ОТРЫВОК ДОКУМЕНТА

:::

Большинство чилийцев из высших и средних слоев отрицают тот факт, что чилийское общество пропитано расизмом. «Мы не похожи на вас, американцев, — сказал мне однажды сосед по столику в кафетерии Центрального банка, — у нас нет деления на расы». Однако было очевидно, что в самом Центральном банке почти все высшие должности занимали люди европейского типа, в то время как уборщицами работали метиски. Подобная градация наблюдается во всем чилийском обществе.

Предрассудки в отношении индейцев и метисов в высших и средних слоях чилийского общества сохраняются до сегодняшнего дня. Часто во время обеденной беседы высокопоставленные чиновники говорили мне, что чилийским рабочим необходима строгая дисциплина, потому что они лентяи и пьяницы, и что эти пороки они унаследовали от индейцев. В ответ я приводил им слова Эрсильи, непосредственно общавшегося с индейцами, о том, что индейцы-арауканы — неутомимые труженики. Мои слова не встречали поддержки.

Такие предрассудки бытуют не только среди некоторых банковских служащих. Франсиско Энсина, ведущий чилийский буржуазный историк первой половины нашего века, писал: «Новая чилийская раса была создана в энкомьендах. Здесь метисы осознали величайшее завоевание человечества: привычку к труду». Энсина считает, что кнут и винтовка, которые испанцы использовали для насаждения убийственной дисциплины в энкомьендах, сыграли положительную роль. /18/

Энсина заявляет также, что «определенные эндемические пороки, такие, как алкоголизм, всецело обусловливаются туземным влиянием»[7]. Ужасающие жилищные условия и доходы, получаемые землевладельцами и торговцами от продажи спиртного беднякам, не имеют-де к этому никакого отношения.

«Расистские толкования — повсеместное явление в Чили... — пишет профессор Фредерик Б. Пайк. — Широко распространена антииндейская литература. Вот несколько взятых наугад примеров, иллюстрирующих глубоко укоренившиеся предрассудки, составляющие важную национальную черту. Один автор утверждает, что высокая детская смертность среди низших слоев — результат глупости, нечистоплотности и приверженности к алкоголизму, которые достались им в наследие от индейцев; другой заявляет, что умственная неполноценность индейцев-арауканов признается почти всеми чилийцами; в другом источнике утверждается, что расовое превосходство белых высших классов неизбежно привело к эксплуатации ими низших классов со смешанной кровью»[8].

:::

ДАННЫЕ ДЛЯ ИЗУЧЕНИЯ
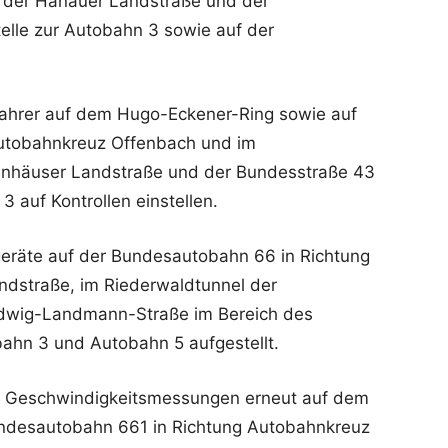
f der Hanauer Landstraße und der
elle zur Autobahn 3 sowie auf der
ahrer auf dem Hugo-Eckener-Ring sowie auf
utobahnkreuz Offenbach und im
enhäuser Landstraße und der Bundesstraße 43
3 auf Kontrollen einstellen.
räte auf der Bundesautobahn 66 in Richtung
dstraße, im Riederwaldtunnel der
dwig-Landmann-Straße im Bereich des
ahn 3 und Autobahn 5 aufgestellt.
e Geschwindigkeitsmessungen erneut auf dem
ndesautobahn 661 in Richtung Autobahnkreuz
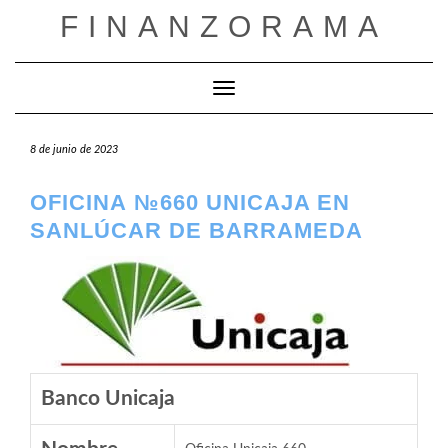
Saltar
FINANZORAMA
al
contenido
Cambiar modo de navegación
8 de junio de 2023
OFICINA №660 UNICAJA EN
SANLÚCAR DE BARRAMEDA
Banco Unicaja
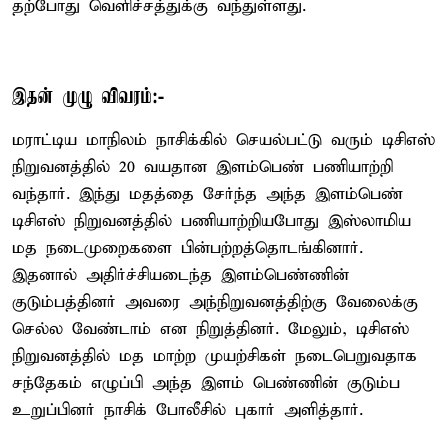
தற்போது வெளிச்சத்துக்கு வந்துள்ளது.
இதன் முழு விவரம்:-
மராட்டிய மாநிலம் நாசிக்கில் செயல்பட்டு வரும் டிசிஎஸ்
நிறுவனத்தில் 20 வயதான இளம்பெண் பணியாற்றி
வந்தார். இந்து மதத்தை சேர்ந்த அந்த இளம்பெண்
டிசிஎஸ் நிறுவனத்தில் பணியாற்றியபோது இஸ்லாமிய
மத நடைமுறைகளை பின்பற்றத்தொடங்கினார்.
இதனால் அதிர்ச்சியடைந்த இளம்பெண்ணின்
குடும்பத்தினர் அவரை அந்நிறுவனத்திற்கு வேலைக்கு
செல்ல வேண்டாம் என நிறுத்தினர். மேலும், டிசிஎஸ்
நிறுவனத்தில் மத மாற்ற முயற்சிகள் நடைபெறுவதாக
சந்தேகம் எழுப்பி அந்த இளம் பெண்ணின் குடும்ப
உறுப்பினர் நாசிக் போலீசில் புகார் அளித்தார்.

:::

ЗАДАНИЕ 1
Выведите фрагмент отрывка о расизме в Чили, который начинается со слов, содержащих «Такие предрассудки бытуют», и заканчивается словами «этому никакого отношения.».
ЗАДАНИЕ 2
Кем назван Франсиско Энсина в отрывке о расизме в Чили?
ЗАДАНИЕ 3
Пожалуйста, продолжите отрывок о расизме в Чили после его последнего предложения.

РЕЗУЛЬТАТ 1
Такие предрассудки бытуют не только среди некоторых банковских служащих. Франсиско Энсина, ведущий чилийский буржуазный историк первой половины нашего века, писал: «Новая чилийская раса была создана в энкомьендах. Здесь метисы осознали величайшее завоевание человечества: привычку к труду». Энсина считает, что кнут и винтовка, которые испанцы использовали для насаждения убийственной дисциплины в энкомьендах, сыграли положительную роль. /18/

Энсина заявляет также, что «определенные эндемические пороки, такие, как алкоголизм, всецело обусловливаются туземным влиянием»[7]. Ужасающие жилищные условия и доходы, получаемые землевладельцами и торговцами от продажи спиртного беднякам, не имеют-де к этому никакого отношения.

РЕЗУЛЬТАТ 2
Ведущим чилийским буржуазным историком первой половины нашего века.

РЕЗУЛЬТАТ 3
Однажды, когда мы с женой наблюдали марш бедняков из трущоб Барранкасо, шествовавших по главной улице Аламеда, в центре Сантьяго, холеная женщина повернулась к нам и, указывая на демонстрантов, сказала: «Посмотрите на этих грязнуль, чего же они хотят?»

Вальдивия вознаградил конкистадоров, сопровождавших его, дав им не только индейцев, но и земельные участки. Это разделение людей и земель положило начало процессу, имевшему величайшее значение для формирования характера будущего чилийского общества.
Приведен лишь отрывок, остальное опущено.